For FDCPA Litigators, New Lessons on Standing

Whether you represent FDCPA plaintiffs or defendants, recent decisions provide new insight on how standing issues may affect your case.

By Mark E. Rooney

The doctrine of standing—determining who is a proper plaintiff to bring a particular lawsuit—seems straightforward. Most lawyers are familiar with the multi-pronged test flowing from the Supreme Court’s 1992 decision in Lujan v. Defenders of Wildlife: To have standing, a plaintiff must demonstrate an injury-in-fact, caused by the alleged wrongdoing, and capable of redress by the court.

But recent court decisions underscore the complexity of standing in the context of the Fair Debt Collection Practices Act (FDCPA). Whether you represent FDCPA plaintiffs or defendants, the cases summarized below provide new insight on how standing issues may affect your case. 

  • The Seventh Circuit has been active in dismissing FDCPA claims for lack of standing. Most recently, in Pennell v. Global Trust Mgmt., LLC, No. 20-1524, 2021 WL 925494, *3 (7th Cir.
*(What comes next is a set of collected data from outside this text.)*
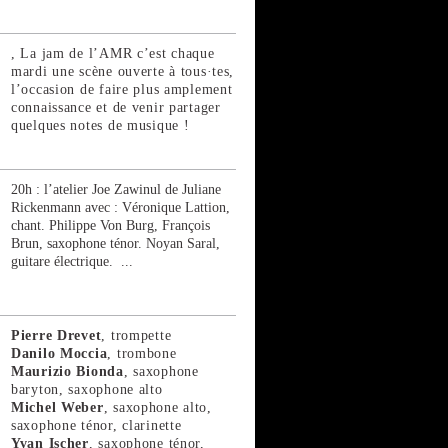
, La jam de l’AMR c’est chaque
mardi une scène ouverte à tous·tes,
l’occasion de faire plus amplement
connaissance et de venir partager
quelques notes de musique !
20h : l’atelier Joe Zawinul de Juliane
Rickenmann avec : Véronique Lattion,
chant. Philippe Von Burg, François
Brun, saxophone ténor. Noyan Saral,
guitare électrique. ...
Pierre Drevet
, trompette
Danilo Moccia
, trombone
Maurizio Bionda
, saxophone
baryton, saxophone alto
Michel Weber
, saxophone alto,
saxophone ténor, clarinette
Yvan Ischer
, saxophone ténor,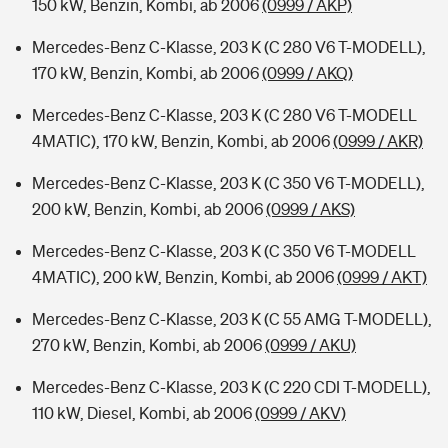
150 kW, Benzin, Kombi, ab 2006
(0999 / AKP)
Mercedes-Benz C-Klasse, 203 K (C 280 V6 T-MODELL),
170 kW, Benzin, Kombi, ab 2006
(0999 / AKQ)
Mercedes-Benz C-Klasse, 203 K (C 280 V6 T-MODELL
4MATIC), 170 kW, Benzin, Kombi, ab 2006
(0999 / AKR)
Mercedes-Benz C-Klasse, 203 K (C 350 V6 T-MODELL),
200 kW, Benzin, Kombi, ab 2006
(0999 / AKS)
Mercedes-Benz C-Klasse, 203 K (C 350 V6 T-MODELL
4MATIC), 200 kW, Benzin, Kombi, ab 2006
(0999 / AKT)
Mercedes-Benz C-Klasse, 203 K (C 55 AMG T-MODELL),
270 kW, Benzin, Kombi, ab 2006
(0999 / AKU)
Mercedes-Benz C-Klasse, 203 K (C 220 CDI T-MODELL),
110 kW, Diesel, Kombi, ab 2006
(0999 / AKV)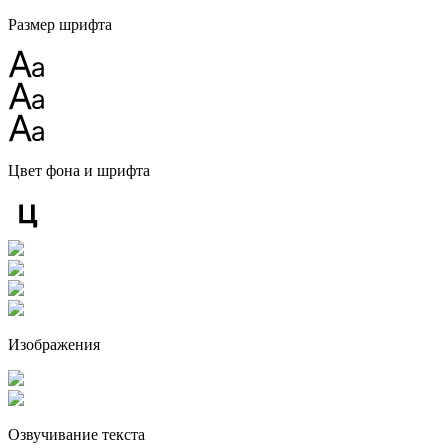
Размер шрифта
Цвет фона и шрифта
Изображения
Озвучивание текста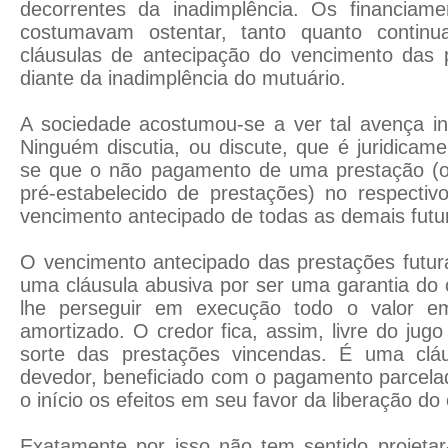
decorrentes da inadimplência. Os financiam
costumavam ostentar, tanto quanto continu
cláusulas de antecipação do vencimento das 
diante da inadimplência do mutuário.
A sociedade acostumou-se a ver tal avença in
Ninguém discutia, ou discute, que é juridicame
se que o não pagamento de uma prestação 
pré-estabelecido de prestações) no respectiv
vencimento antecipado de todas as demais futu
O vencimento antecipado das prestações futur
uma cláusula abusiva por ser uma garantia do c
lhe perseguir em execução todo o valor e
amortizado. O credor fica, assim, livre do jug
sorte das prestações vincendas. É uma cláu
devedor, beneficiado com o pagamento parcela
o início os efeitos em seu favor da liberação do 
Exatamente por isso não tem sentido projetar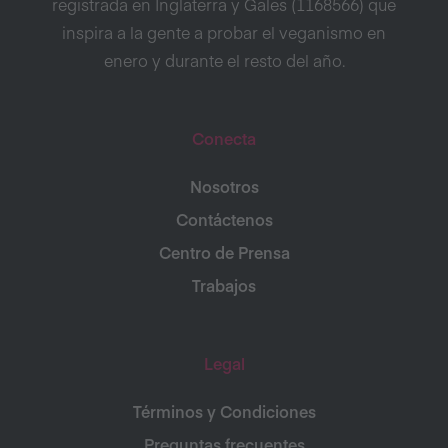
registrada en Inglaterra y Gales (1168566) que
inspira a la gente a probar el veganismo en
enero y durante el resto del año.
Conecta
Nosotros
Contáctenos
Centro de Prensa
Trabajos
Legal
Términos y Condiciones
Preguntas frecuentes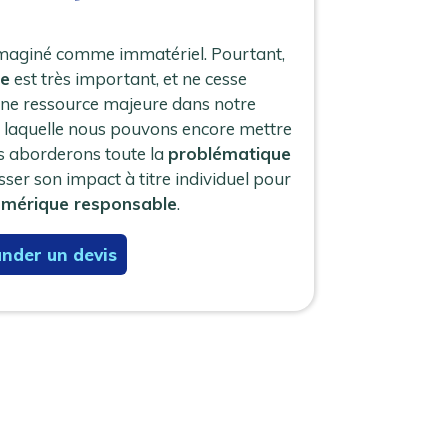
imaginé comme immatériel. Pourtant,
ue
est très important, et ne cesse
d’une ressource majeure dans notre
 laquelle nous pouvons encore mettre
us aborderons toute la
problématique
er son impact à titre individuel pour
mérique responsable
.
nder un devis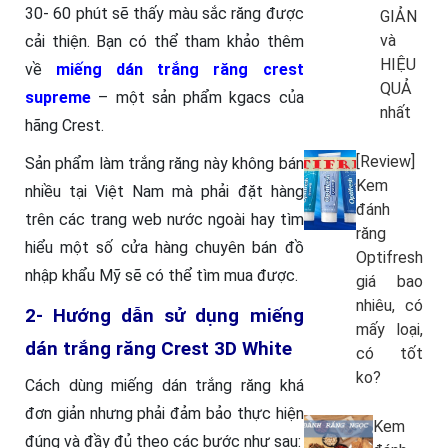
30- 60 phút sẽ thấy màu sắc răng được
GIẢN
và
cải thiện. Bạn có thể tham khảo thêm
HIỆU
về
miếng dán trắng răng crest
QUẢ
supreme
– một sản phẩm kgacs của
nhất
hãng Crest.
[Review]
Sản phẩm làm trắng răng này không bán
Kem
nhiều tại Việt Nam mà phải đặt hàng
đánh
trên các trang web nước ngoài hay tìm
răng
hiểu một số cửa hàng chuyên bán đồ
Optifresh
nhập khẩu Mỹ sẽ có thể tìm mua được.
giá bao
nhiêu, có
2- Hướng dẫn sử dụng miếng
mấy loại,
dán trắng răng Crest 3D White
có tốt
ko?
Cách dùng miếng dán trắng răng khá
đơn giản nhưng phải đảm bảo thực hiện
Kem
đúng và đầy đủ theo các bước như sau: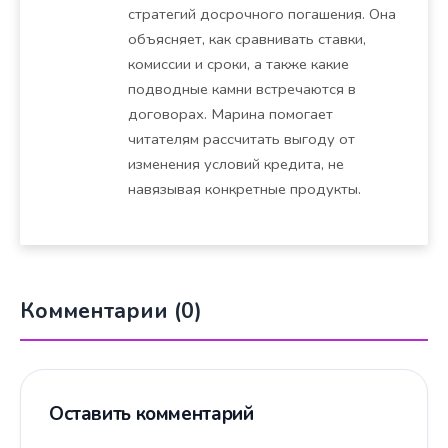
стратегий досрочного погашения. Она
объясняет, как сравнивать ставки,
комиссии и сроки, а также какие
подводные камни встречаются в
договорах. Марина помогает
читателям рассчитать выгоду от
изменения условий кредита, не
навязывая конкретные продукты.
Комментарии (0)
Оставить комментарий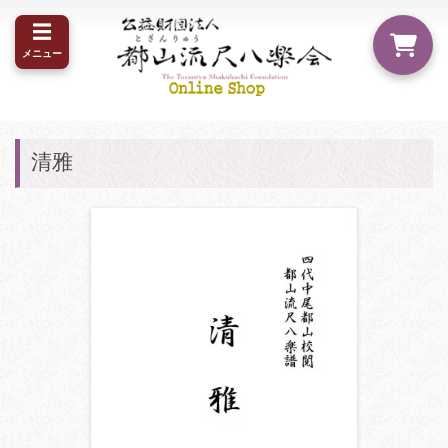
☰
メニュー
清雅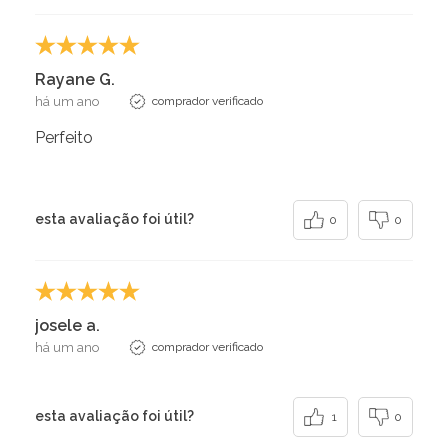
Rayane G.
há um ano
comprador verificado
Perfeito
esta avaliação foi útil?
0
0
josele a.
há um ano
comprador verificado
esta avaliação foi útil?
1
0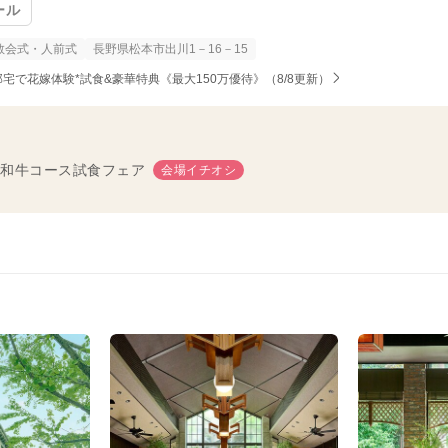
ール
教会式・人前式
長野県松本市出川1－16－15
貸切邸宅で花嫁体験*試食&豪華特典《最大150万優待》（8/8更新）
&和牛コース試食フェア
会場イチオシ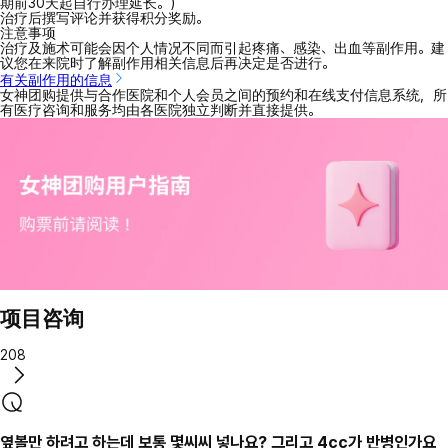
期前30天起自行办理延长。）
治疗后撰写评论并获得积分奖励。
注意事项
治疗及施术可能会因个人情况不同而引起疼痛、感染、出血等副作用。建
议您在来院时了解副作用相关信息后再决定是否进行。
有关副作用的信息
女神团购提供与合作医院和个人会员之间的预约和在线支付信息系统，所
有医疗咨询和服务均由各医院独立判断并直接提供。
项目咨询
208
옆볼만 하려고 하는데 보통 몇씨씨 넣나요? 그리고 4cc가 반병인가요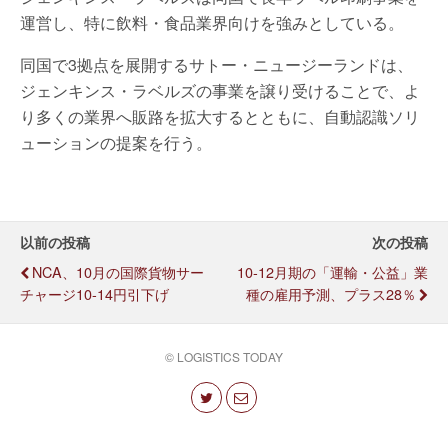
運営し、特に飲料・食品業界向けを強みとしている。
同国で3拠点を展開するサトー・ニュージーランドは、
ジェンキンス・ラベルズの事業を譲り受けることで、よ
り多くの業界へ販路を拡大するとともに、自動認識ソリ
ューションの提案を行う。
以前の投稿
次の投稿
NCA、10月の国際貨物サー
10-12月期の「運輸・公益」業
チャージ10-14円引下げ
種の雇用予測、プラス28％
© LOGISTICS TODAY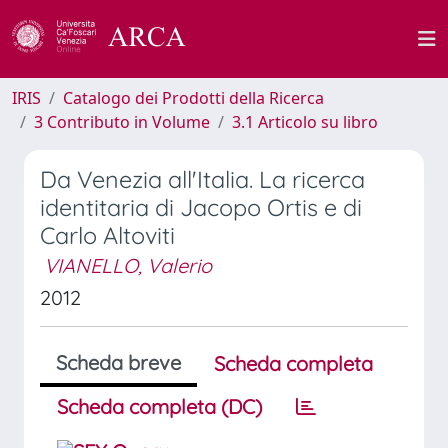
IRIS
Catalogo dei Prodotti della Ricerca
3 Contributo in Volume
3.1 Articolo su libro
Da Venezia all'Italia. La ricerca
identitaria di Jacopo Ortis e di
Carlo Altoviti
VIANELLO, Valerio
2012
Scheda breve
Scheda completa
Scheda completa (DC)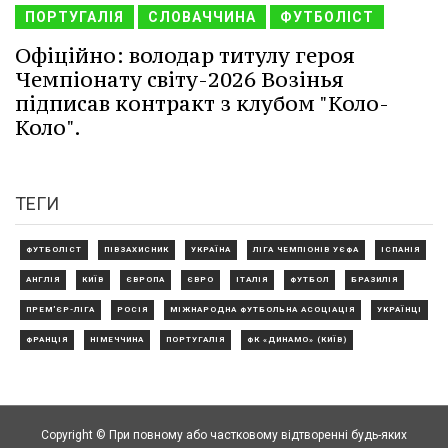
ПОРТУГАЛІЯ
СЛОВАЧЧИНА
ФУТБОЛІСТ
Офіційно: володар титулу героя
Чемпіонату світу-2026 Возінья
підписав контракт з клубом "Коло-
Коло".
ТЕГИ
ФУТБОЛІСТ
ПІВЗАХИСНИК
УКРАЇНА
ЛІГА ЧЕМПІОНІВ УЄФА
ІСПАНІЯ
АНГЛІЯ
КИЇВ
ЄВРОПА
ЄВРО
ІТАЛІЯ
ФУТБОЛ
БРАЗИЛІЯ
ПРЕМ'ЄР-ЛІГА
РОСІЯ
МІЖНАРОДНА ФУТБОЛЬНА АСОЦІАЦІЯ
УКРАЇНЦІ
ФРАНЦІЯ
НІМЕЧЧИНА
ПОРТУГАЛІЯ
ФК «ДИНАМО» (КИЇВ)
Copyright © При повному або частковому відтворенні будь-яких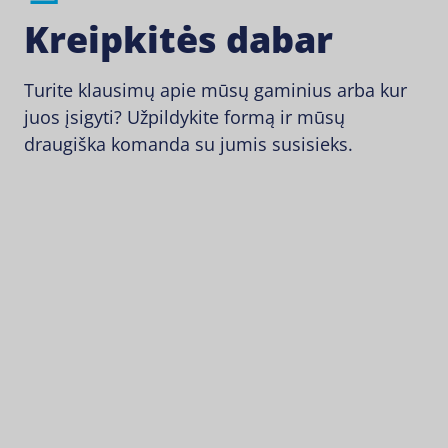
Kreipkitės dabar
Turite klausimų apie mūsų gaminius arba kur
juos įsigyti? Užpildykite formą ir mūsų
draugiška komanda su jumis susisieks.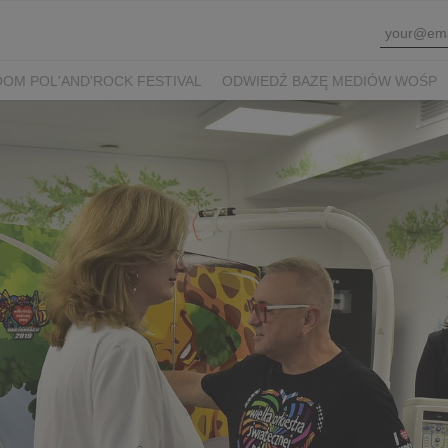
OM POL'AND'ROCK FESTIVAL
ODWIEDŹ BAZĘ MEDIÓW WOŚP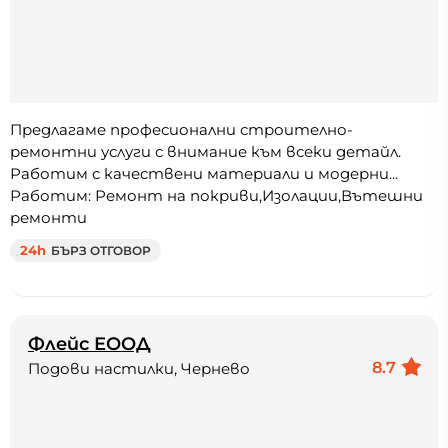
Предлагаме професионални строително-
ремонтни услуги с внимание към всеки детайл.
Работим с качествени материали и модерни...
Работим: Ремонт на покриви,Изолации,Вътешни
ремонти
24h
БЪРЗ ОТГОВОР
Флейс ЕООД
8.7
Подови настилки, Чернево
Mar. 11, 2021), the court concluded that the plaintiff’s claims of “stress and confusion” from an allegedly wrongful collection letter lacked sufficient concreteness to meet the injury-in-fact requirement. The Pennell decision is the latest in a line of cases in which the Seventh Circuit has taken an active role in scrutinizing FDCPA standing questions under the Supreme Court’s Spokeo standard. See, e.g., Casillas v. Madison Ave. Assocs., Inc., 926 F.3d 329, 331 (7th Cir. 2019); Larkin v. Fin. Sys. of Green Bay, Inc., 982 F.3d 1060, 1063 (7th Cir. 2020).
  • The D.C. Circuit held that a consumer’s confusion and other “informational” injuries, without any allegation by the plaintiff that he relied on misstatements in dunning letters to his detriment, did not rise to the level of a concrete and particularized injury for Article III purposes. See Frank v. Autovest, LLC, 961 F.3d 1185, 1188 (D.C. Cir. 2020).
  • Building on the D.C. Circuit’s Autovest decision, and the Seventh Circuit decisions, the Eleventh Circuit recently dismissed a case on standing grounds where a plaintiff alleged only informational injuries that created a “risk of being defrauded” that never materialized. See Trichell v. Midland Credit Mgmt., Inc., 964 F.3d 990, 994 (11th Cir. 2020).

On the whole, these recent decisions demonstrate a new willingness by courts to strictly enforce the Supreme Court’s Spokeo edict that statutory harms must be tangible to meet Article III standing requirements.

Mark E. Rooney is a partner at the law firm Hudson Cook, LLP in Washington, D.C., and cochairs the Consumer Litigation Committee’s Subcommittee on TCPA and FDCPA Litigation.